Significant event within a plot

In television and film, a plot point is any incident, episode, or event that "hooks" into the action and spins it around into another direction.

== Three-act structure ==
Noted screenwriting teacher Syd Field discusses plot points in his paradigm, popularized in his book Screenplay: The Foundations of Screenwriting (1979). He proposes that a well-structured movie has two main plot points within a three-act structure.

The first major plot point occurs 20–30 minutes into the film (assuming a standard 120-minute running time), and the second major one occurs 80–90 minutes into the film. The first plot point ends Act I and propels the story into Act II; similarly, the second plot point ends Act II and propels the story into the final act, Act III.

==Description==
Plot points serve an essential purpose in the screenplay. They are a major story progression and keep the story line anchored in place. Plot points do not have to be big dynamic scenes or sequences. They can be quiet scenes in which a decision is made.
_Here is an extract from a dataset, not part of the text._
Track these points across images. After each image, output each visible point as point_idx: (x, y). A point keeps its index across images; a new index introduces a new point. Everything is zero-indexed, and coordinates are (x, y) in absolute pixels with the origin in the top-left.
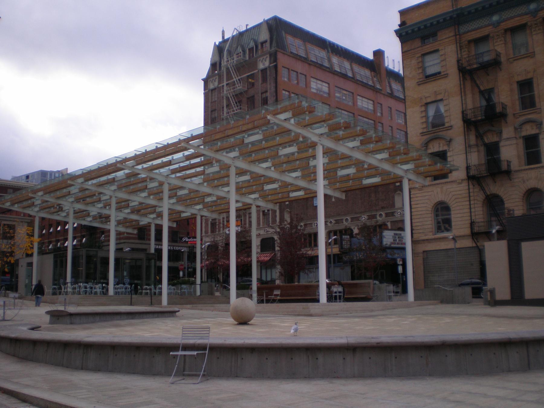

A plot point is whatever the screenwriter chooses it to be. It could be a long scene or a short one, a moment of silence or of action. It simply depends upon the script being written. It is the choice of the screenwriter, but it is always an incident, episode, or event dictated by the needs of the story. There are many plot points in a screenplay, but the ones that anchor the story line in place are plot points I and II.

When the screenplay is completed, it may contain as many as 10–15 plot points, most of which will be in Act II. How many the screenplay has depends upon the story. The purpose of a plot point is to move the story forward, toward the resolution.